The High Court agreed with the findings of the trial court and refused to grant leave to appeal against the trial court's order. The High Court observed:

++ In the present case a personal search was also made of the body of the accused. A notice under Section 50 NDPS Act had to be mandatorily issued.

++ The notice under Section 50 mentions the time of occurrence as around "11.30 hrs. today" which was 6th October 2007. In the absence of any indication that it was ‘p.m.' or ‘a.m.' it could well be taken to be ‘a.m'. Even if it was taken to be p.m., it contradicted the case of the prosecution that the accused was apprehended at around 10.30 p.m.

++ The second factor pointed out is that a typed notice could not possibly have been served at the time and place of apprehension of the accused. There was nothing to show that the raiding party took any computer with them from which a typed notice could have been prepared at the spot. These factors indicate that the notice Ex. PW11/B was a document prepared subsequently. There is no satisfactory explanation for the above glaring discrepancies concerning the notice issued to the accused under Section 50 of the NDPS Act.

++ The mere fact that PW9 went along with the raiding party did not mean that he was not required to authorise the officer who in fact effected the seizure. The seizure in the case was effected by PW11 who was required to be specifically authorised to do so. The fact of the matter was that there was no specific authorisation in favour of PW11.

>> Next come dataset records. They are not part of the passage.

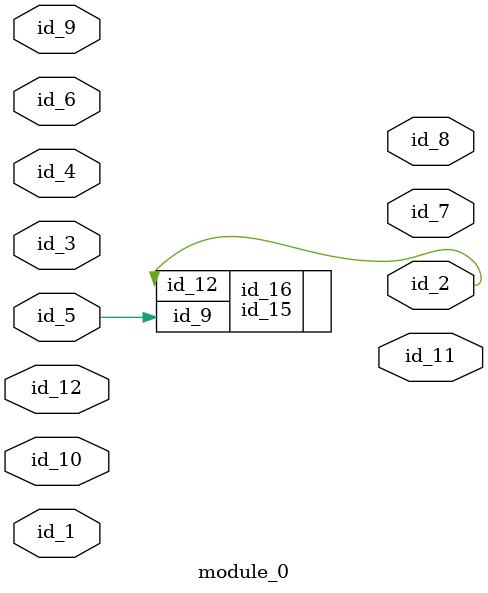
<source format=v>
module module_0 (
    id_1,
    id_2,
    id_3,
    id_4,
    id_5,
    id_6,
    id_7,
    id_8,
    id_9,
    id_10,
    id_11,
    id_12
);
  input id_12;
  output id_11;
  input id_10;
  input id_9;
  output id_8;
  output id_7;
  input id_6;
  input id_5;
  input id_4;
  input id_3;
  output id_2;
  input id_1;
  id_13 id_14 (
      .id_9 (id_1),
      .id_12(id_4),
      .id_3 (id_3)
  );
  id_15 id_16 (
      .id_12(id_11),
      .id_9 (id_5),
      .id_12(id_2)
  );
endmodule

</source>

++ As regards the summons, although it was dated 6th October 2007, the fact of the matter is that the panchnama proceedings concluded at 10.00 a.m. only on 7th October 2007. The question of accused appearing at 7.00 a.m. on 7th October 2007, therefore, simply did not arise. The finding of the trial court that the said summons could never have been served on the accused on 6th October 2007 and that the said document was possibly prepared subsequently cannot be faulted.